* Instruction *
Format the lines of the records below as a numbered list, omitting any blank lines.

* Supplied data *
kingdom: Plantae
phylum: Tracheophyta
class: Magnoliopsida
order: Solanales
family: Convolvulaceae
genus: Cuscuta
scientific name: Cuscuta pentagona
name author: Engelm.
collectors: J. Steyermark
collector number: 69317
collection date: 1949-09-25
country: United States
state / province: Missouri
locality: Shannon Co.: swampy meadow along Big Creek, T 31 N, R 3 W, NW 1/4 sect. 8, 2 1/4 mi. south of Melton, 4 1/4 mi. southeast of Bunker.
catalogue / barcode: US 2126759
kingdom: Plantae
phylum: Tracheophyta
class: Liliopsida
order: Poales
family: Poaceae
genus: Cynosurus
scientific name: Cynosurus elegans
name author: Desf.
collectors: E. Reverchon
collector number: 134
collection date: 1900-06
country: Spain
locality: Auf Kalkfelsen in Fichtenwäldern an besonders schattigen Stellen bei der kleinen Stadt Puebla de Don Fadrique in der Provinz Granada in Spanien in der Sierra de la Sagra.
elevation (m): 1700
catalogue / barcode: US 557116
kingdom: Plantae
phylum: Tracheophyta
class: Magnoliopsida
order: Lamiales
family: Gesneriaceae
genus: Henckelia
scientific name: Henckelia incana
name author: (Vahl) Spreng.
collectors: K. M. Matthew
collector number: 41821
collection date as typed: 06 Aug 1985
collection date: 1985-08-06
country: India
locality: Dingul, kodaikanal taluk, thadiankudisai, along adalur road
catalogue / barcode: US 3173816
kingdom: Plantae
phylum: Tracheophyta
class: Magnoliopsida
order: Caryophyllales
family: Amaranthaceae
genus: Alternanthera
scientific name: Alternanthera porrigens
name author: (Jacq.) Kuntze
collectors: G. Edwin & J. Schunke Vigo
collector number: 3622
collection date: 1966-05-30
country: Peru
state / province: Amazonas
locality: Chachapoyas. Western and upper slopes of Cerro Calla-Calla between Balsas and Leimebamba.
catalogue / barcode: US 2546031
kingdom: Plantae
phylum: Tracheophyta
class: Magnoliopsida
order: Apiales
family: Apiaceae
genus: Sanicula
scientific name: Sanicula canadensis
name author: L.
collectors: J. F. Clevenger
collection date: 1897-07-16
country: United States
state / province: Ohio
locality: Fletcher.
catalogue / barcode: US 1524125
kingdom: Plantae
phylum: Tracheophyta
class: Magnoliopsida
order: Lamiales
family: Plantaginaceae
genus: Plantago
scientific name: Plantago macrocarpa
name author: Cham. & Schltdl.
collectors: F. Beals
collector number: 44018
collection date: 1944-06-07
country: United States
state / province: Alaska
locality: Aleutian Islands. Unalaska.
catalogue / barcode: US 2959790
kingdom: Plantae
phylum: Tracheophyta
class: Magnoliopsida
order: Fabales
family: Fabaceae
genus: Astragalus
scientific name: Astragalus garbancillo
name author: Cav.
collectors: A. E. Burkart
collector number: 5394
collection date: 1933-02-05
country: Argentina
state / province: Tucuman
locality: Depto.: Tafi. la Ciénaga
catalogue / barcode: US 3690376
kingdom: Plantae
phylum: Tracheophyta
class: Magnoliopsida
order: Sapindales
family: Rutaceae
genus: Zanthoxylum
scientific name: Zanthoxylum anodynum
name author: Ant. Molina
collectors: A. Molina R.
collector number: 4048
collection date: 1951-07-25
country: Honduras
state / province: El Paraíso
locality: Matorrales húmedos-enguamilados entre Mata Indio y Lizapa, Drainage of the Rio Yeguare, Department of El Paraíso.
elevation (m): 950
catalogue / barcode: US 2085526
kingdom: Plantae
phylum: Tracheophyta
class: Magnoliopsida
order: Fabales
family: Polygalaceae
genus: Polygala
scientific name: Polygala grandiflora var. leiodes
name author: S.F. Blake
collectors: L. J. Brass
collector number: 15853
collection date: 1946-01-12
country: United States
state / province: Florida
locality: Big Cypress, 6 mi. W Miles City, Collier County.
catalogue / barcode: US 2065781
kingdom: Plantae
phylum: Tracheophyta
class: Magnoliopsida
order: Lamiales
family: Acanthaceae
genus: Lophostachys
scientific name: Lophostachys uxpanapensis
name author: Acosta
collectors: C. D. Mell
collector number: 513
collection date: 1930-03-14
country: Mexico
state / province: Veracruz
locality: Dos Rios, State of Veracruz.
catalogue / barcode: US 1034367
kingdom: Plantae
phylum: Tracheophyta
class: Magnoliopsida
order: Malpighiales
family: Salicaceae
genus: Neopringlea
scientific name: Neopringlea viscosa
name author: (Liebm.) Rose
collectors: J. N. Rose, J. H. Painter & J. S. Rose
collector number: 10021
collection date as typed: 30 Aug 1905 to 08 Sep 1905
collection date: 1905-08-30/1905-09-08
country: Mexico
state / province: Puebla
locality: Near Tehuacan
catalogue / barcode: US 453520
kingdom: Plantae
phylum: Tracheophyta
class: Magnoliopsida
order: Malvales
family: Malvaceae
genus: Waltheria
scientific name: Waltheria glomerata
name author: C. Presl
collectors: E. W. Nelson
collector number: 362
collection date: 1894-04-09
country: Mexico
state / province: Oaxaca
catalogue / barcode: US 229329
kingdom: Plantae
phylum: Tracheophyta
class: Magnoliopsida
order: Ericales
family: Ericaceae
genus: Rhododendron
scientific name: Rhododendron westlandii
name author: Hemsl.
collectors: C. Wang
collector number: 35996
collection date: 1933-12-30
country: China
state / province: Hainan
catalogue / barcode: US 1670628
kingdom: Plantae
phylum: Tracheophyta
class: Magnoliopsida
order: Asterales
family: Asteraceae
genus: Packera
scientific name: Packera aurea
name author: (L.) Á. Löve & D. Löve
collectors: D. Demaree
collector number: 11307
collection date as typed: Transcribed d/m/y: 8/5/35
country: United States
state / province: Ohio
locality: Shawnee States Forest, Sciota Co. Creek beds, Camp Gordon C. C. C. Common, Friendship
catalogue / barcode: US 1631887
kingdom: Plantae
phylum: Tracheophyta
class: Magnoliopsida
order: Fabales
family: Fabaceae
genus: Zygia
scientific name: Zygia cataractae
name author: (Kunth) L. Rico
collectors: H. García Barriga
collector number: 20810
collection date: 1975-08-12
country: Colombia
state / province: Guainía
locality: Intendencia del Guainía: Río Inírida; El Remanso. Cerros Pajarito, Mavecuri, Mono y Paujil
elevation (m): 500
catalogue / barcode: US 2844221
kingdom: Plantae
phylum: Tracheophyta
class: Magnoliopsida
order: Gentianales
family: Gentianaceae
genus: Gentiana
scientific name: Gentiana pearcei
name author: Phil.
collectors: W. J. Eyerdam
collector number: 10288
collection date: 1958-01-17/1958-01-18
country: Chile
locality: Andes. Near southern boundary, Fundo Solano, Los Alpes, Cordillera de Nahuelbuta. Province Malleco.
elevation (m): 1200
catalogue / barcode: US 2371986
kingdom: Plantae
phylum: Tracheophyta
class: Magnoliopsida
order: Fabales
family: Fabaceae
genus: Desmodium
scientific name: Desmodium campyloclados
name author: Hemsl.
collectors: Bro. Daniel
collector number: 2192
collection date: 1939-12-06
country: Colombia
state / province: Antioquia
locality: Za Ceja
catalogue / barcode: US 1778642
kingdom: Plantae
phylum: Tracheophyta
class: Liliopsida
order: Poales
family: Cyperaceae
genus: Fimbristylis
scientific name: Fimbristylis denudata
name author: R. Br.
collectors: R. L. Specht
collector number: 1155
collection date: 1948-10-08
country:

* Completed exercise *
1. kingdom: Plantae
2. phylum: Tracheophyta
3. class: Magnoliopsida
4. order: Solanales
5. family: Convolvulaceae
6. genus: Cuscuta
7. scientific name: Cuscuta pentagona
8. name author: Engelm.
9. collectors: J. Steyermark
10. collector number: 69317
11. collection date: 1949-09-25
12. country: United States
13. state / province: Missouri
14. locality: Shannon Co.: swampy meadow along Big Creek, T 31 N, R 3 W, NW 1/4 sect. 8, 2 1/4 mi. south of Melton, 4 1/4 mi. southeast of Bunker.
15. catalogue / barcode: US 2126759
16. kingdom: Plantae
17. phylum: Tracheophyta
18. class: Liliopsida
19. order: Poales
20. family: Poaceae
21. genus: Cynosurus
22. scientific name: Cynosurus elegans
23. name author: Desf.
24. collectors: E. Reverchon
25. collector number: 134
26. collection date: 1900-06
27. country: Spain
28. locality: Auf Kalkfelsen in Fichtenwäldern an besonders schattigen Stellen bei der kleinen Stadt Puebla de Don Fadrique in der Provinz Granada in Spanien in der Sierra de la Sagra.
29. elevation (m): 1700
30. catalogue / barcode: US 557116
31. kingdom: Plantae
32. phylum: Tracheophyta
33. class: Magnoliopsida
34. order: Lamiales
35. family: Gesneriaceae
36. genus: Henckelia
37. scientific name: Henckelia incana
38. name author: (Vahl) Spreng.
39. collectors: K. M. Matthew
40. collector number: 41821
41. collection date as typed: 06 Aug 1985
42. collection date: 1985-08-06
43. country: India
44. locality: Dingul, kodaikanal taluk, thadiankudisai, along adalur road
45. catalogue / barcode: US 3173816
46. kingdom: Plantae
47. phylum: Tracheophyta
48. class: Magnoliopsida
49. order: Caryophyllales
50. family: Amaranthaceae
51. genus: Alternanthera
52. scientific name: Alternanthera porrigens
53. name author: (Jacq.) Kuntze
54. collectors: G. Edwin & J. Schunke Vigo
55. collector number: 3622
56. collection date: 1966-05-30
57. country: Peru
58. state / province: Amazonas
59. locality: Chachapoyas. Western and upper slopes of Cerro Calla-Calla between Balsas and Leimebamba.
60. catalogue / barcode: US 2546031
61. kingdom: Plantae
62. phylum: Tracheophyta
63. class: Magnoliopsida
64. order: Apiales
65. family: Apiaceae
66. genus: Sanicula
67. scientific name: Sanicula canadensis
68. name author: L.
69. collectors: J. F. Clevenger
70. collection date: 1897-07-16
71. country: United States
72. state / province: Ohio
73. locality: Fletcher.
74. catalogue / barcode: US 1524125
75. kingdom: Plantae
76. phylum: Tracheophyta
77. class: Magnoliopsida
78. order: Lamiales
79. family: Plantaginaceae
80. genus: Plantago
81. scientific name: Plantago macrocarpa
82. name author: Cham. & Schltdl.
83. collectors: F. Beals
84. collector number: 44018
85. collection date: 1944-06-07
86. country: United States
87. state / province: Alaska
88. locality: Aleutian Islands. Unalaska.
89. catalogue / barcode: US 2959790
90. kingdom: Plantae
91. phylum: Tracheophyta
92. class: Magnoliopsida
93. order: Fabales
94. family: Fabaceae
95. genus: Astragalus
96. scientific name: Astragalus garbancillo
97. name author: Cav.
98. collectors: A. E. Burkart
99. collector number: 5394
100. collection date: 1933-02-05
101. country: Argentina
102. state / province: Tucuman
103. locality: Depto.: Tafi. la Ciénaga
104. catalogue / barcode: US 3690376
105. kingdom: Plantae
106. phylum: Tracheophyta
107. class: Magnoliopsida
108. order: Sapindales
109. family: Rutaceae
110. genus: Zanthoxylum
111. scientific name: Zanthoxylum anodynum
112. name author: Ant. Molina
113. collectors: A. Molina R.
114. collector number: 4048
115. collection date: 1951-07-25
116. country: Honduras
117. state / province: El Paraíso
118. locality: Matorrales húmedos-enguamilados entre Mata Indio y Lizapa, Drainage of the Rio Yeguare, Department of El Paraíso.
119. elevation (m): 950
120. catalogue / barcode: US 2085526
121. kingdom: Plantae
122. phylum: Tracheophyta
123. class: Magnoliopsida
124. order: Fabales
125. family: Polygalaceae
126. genus: Polygala
127. scientific name: Polygala grandiflora var. leiodes
128. name author: S.F. Blake
129. collectors: L. J. Brass
130. collector number: 15853
131. collection date: 1946-01-12
132. country: United States
133. state / province: Florida
134. locality: Big Cypress, 6 mi. W Miles City, Collier County.
135. catalogue / barcode: US 2065781
136. kingdom: Plantae
137. phylum: Tracheophyta
138. class: Magnoliopsida
139. order: Lamiales
140. family: Acanthaceae
141. genus: Lophostachys
142. scientific name: Lophostachys uxpanapensis
143. name author: Acosta
144. collectors: C. D. Mell
145. collector number: 513
146. collection date: 1930-03-14
147. country: Mexico
148. state / province: Veracruz
149. locality: Dos Rios, State of Veracruz.
150. catalogue / barcode: US 1034367
151. kingdom: Plantae
152. phylum: Tracheophyta
153. class: Magnoliopsida
154. order: Malpighiales
155. family: Salicaceae
156. genus: Neopringlea
157. scientific name: Neopringlea viscosa
158. name author: (Liebm.) Rose
159. collectors: J. N. Rose, J. H. Painter & J. S. Rose
160. collector number: 10021
161. collection date as typed: 30 Aug 1905 to 08 Sep 1905
162. collection date: 1905-08-30/1905-09-08
163. country: Mexico
164. state / province: Puebla
165. locality: Near Tehuacan
166. catalogue / barcode: US 453520
167. kingdom: Plantae
168. phylum: Tracheophyta
169. class: Magnoliopsida
170. order: Malvales
171. family: Malvaceae
172. genus: Waltheria
173. scientific name: Waltheria glomerata
174. name author: C. Presl
175. collectors: E. W. Nelson
176. collector number: 362
177. collection date: 1894-04-09
178. country: Mexico
179. state / province: Oaxaca
180. catalogue / barcode: US 229329
181. kingdom: Plantae
182. phylum: Tracheophyta
183. class: Magnoliopsida
184. order: Ericales
185. family: Ericaceae
186. genus: Rhododendron
187. scientific name: Rhododendron westlandii
188. name author: Hemsl.
189. collectors: C. Wang
190. collector number: 35996
191. collection date: 1933-12-30
192. country: China
193. state / province: Hainan
194. catalogue / barcode: US 1670628
195. kingdom: Plantae
196. phylum: Tracheophyta
197. class: Magnoliopsida
198. order: Asterales
199. family: Asteraceae
200. genus: Packera
201. scientific name: Packera aurea
202. name author: (L.) Á. Löve & D. Löve
203. collectors: D. Demaree
204. collector number: 11307
205. collection date as typed: Transcribed d/m/y: 8/5/35
206. country: United States
207. state / province: Ohio
208. locality: Shawnee States Forest, Sciota Co. Creek beds, Camp Gordon C. C. C. Common, Friendship
209. catalogue / barcode: US 1631887
210. kingdom: Plantae
211. phylum: Tracheophyta
212. class: Magnoliopsida
213. order: Fabales
214. family: Fabaceae
215. genus: Zygia
216. scientific name: Zygia cataractae
217. name author: (Kunth) L. Rico
218. collectors: H. García Barriga
219. collector number: 20810
220. collection date: 1975-08-12
221. country: Colombia
222. state / province: Guainía
223. locality: Intendencia del Guainía: Río Inírida; El Remanso. Cerros Pajarito, Mavecuri, Mono y Paujil
224. elevation (m): 500
225. catalogue / barcode: US 2844221
226. kingdom: Plantae
227. phylum: Tracheophyta
228. class: Magnoliopsida
229. order: Gentianales
230. family: Gentianaceae
231. genus: Gentiana
232. scientific name: Gentiana pearcei
233. name author: Phil.
234. collectors: W. J. Eyerdam
235. collector number: 10288
236. collection date: 1958-01-17/1958-01-18
237. country: Chile
238. locality: Andes. Near southern boundary, Fundo Solano, Los Alpes, Cordillera de Nahuelbuta. Province Malleco.
239. elevation (m): 1200
240. catalogue / barcode: US 2371986
241. kingdom: Plantae
242. phylum: Tracheophyta
243. class: Magnoliopsida
244. order: Fabales
245. family: Fabaceae
246. genus: Desmodium
247. scientific name: Desmodium campyloclados
248. name author: Hemsl.
249. collectors: Bro. Daniel
250. collector number: 2192
251. collection date: 1939-12-06
252. country: Colombia
253. state / province: Antioquia
254. locality: Za Ceja
255. catalogue / barcode: US 1778642
256. kingdom: Plantae
257. phylum: Tracheophyta
258. class: Liliopsida
259. order: Poales
260. family: Cyperaceae
261. genus: Fimbristylis
262. scientific name: Fimbristylis denudata
263. name author: R. Br.
264. collectors: R. L. Specht
265. collector number: 1155
266. collection date: 1948-10-08
267. country:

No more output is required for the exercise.